[Page images and extracted text]

BEGIN

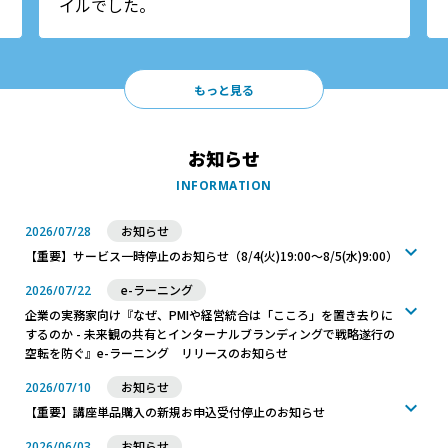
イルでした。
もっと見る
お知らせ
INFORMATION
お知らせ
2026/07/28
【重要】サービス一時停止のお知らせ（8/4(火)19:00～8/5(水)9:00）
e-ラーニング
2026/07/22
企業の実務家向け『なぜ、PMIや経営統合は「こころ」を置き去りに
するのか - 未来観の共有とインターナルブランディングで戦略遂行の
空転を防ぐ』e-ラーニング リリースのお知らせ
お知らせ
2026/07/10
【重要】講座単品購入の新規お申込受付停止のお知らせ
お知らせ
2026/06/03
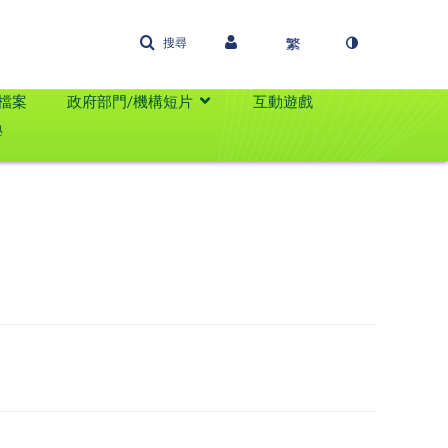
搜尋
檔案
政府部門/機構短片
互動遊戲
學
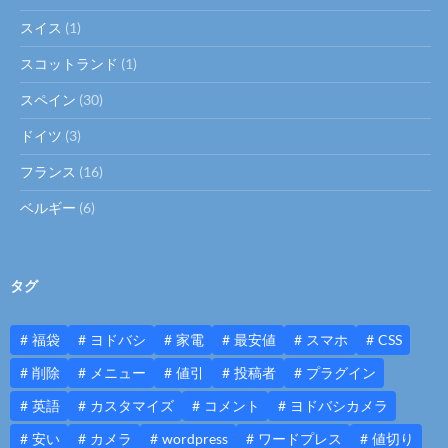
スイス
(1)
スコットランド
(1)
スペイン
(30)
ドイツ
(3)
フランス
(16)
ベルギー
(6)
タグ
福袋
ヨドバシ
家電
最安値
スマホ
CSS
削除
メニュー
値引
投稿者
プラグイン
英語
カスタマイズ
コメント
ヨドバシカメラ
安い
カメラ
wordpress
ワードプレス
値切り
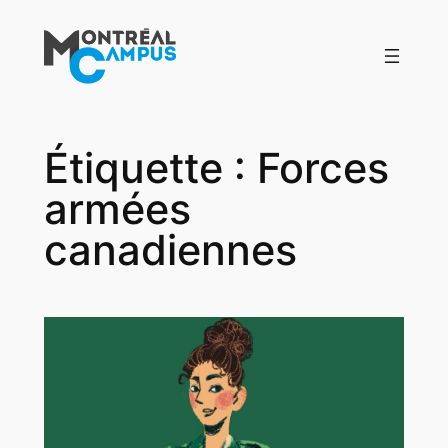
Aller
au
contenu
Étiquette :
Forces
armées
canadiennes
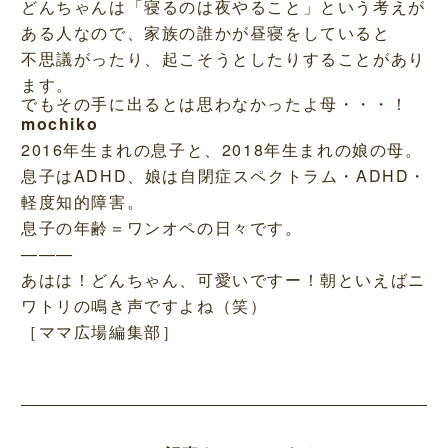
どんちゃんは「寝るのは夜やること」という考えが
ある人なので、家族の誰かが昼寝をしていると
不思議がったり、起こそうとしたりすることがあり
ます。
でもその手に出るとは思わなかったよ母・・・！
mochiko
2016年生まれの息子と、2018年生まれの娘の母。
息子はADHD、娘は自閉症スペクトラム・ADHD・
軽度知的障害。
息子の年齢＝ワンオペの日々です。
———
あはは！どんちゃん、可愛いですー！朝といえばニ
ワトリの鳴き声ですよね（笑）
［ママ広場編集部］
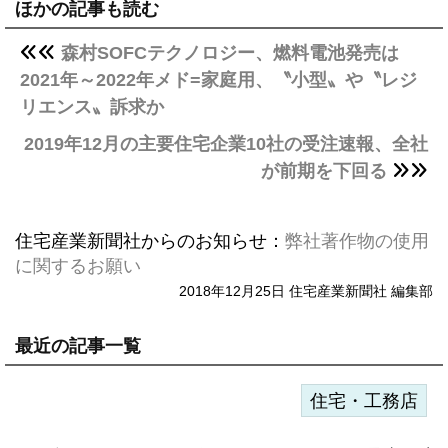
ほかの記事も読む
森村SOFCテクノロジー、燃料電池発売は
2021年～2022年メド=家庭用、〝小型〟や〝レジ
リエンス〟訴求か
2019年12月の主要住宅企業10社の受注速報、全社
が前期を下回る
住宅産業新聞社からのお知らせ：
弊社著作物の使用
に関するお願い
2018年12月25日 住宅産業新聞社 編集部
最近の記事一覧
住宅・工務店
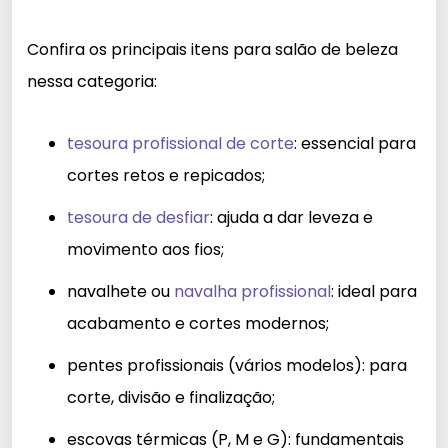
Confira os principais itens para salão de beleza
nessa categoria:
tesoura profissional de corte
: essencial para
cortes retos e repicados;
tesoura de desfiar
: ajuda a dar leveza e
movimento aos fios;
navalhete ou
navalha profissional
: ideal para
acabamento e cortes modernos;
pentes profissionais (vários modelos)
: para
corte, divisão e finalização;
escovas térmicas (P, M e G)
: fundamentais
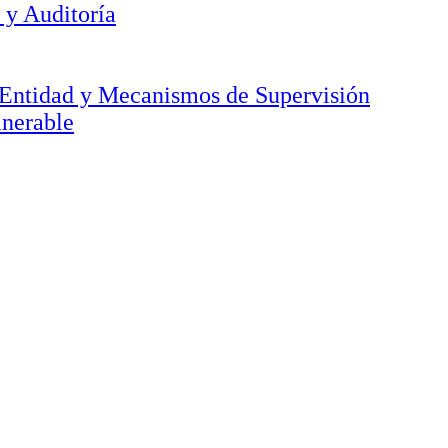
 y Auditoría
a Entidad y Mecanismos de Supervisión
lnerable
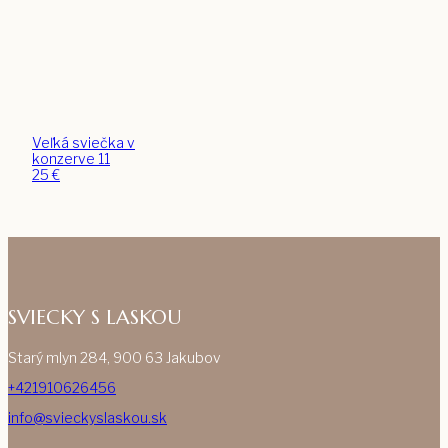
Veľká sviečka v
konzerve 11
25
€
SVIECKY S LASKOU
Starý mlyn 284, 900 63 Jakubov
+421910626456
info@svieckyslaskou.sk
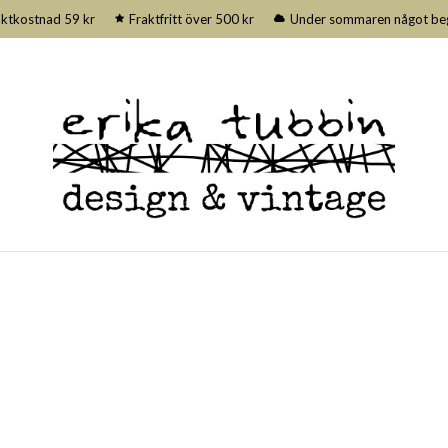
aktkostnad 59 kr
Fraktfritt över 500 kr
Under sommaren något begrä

END

Within the data above, filter for lines containing the word "tesoura" and copy each one.

ANSWER:
tesoura profissional de corte
tesoura de desfiar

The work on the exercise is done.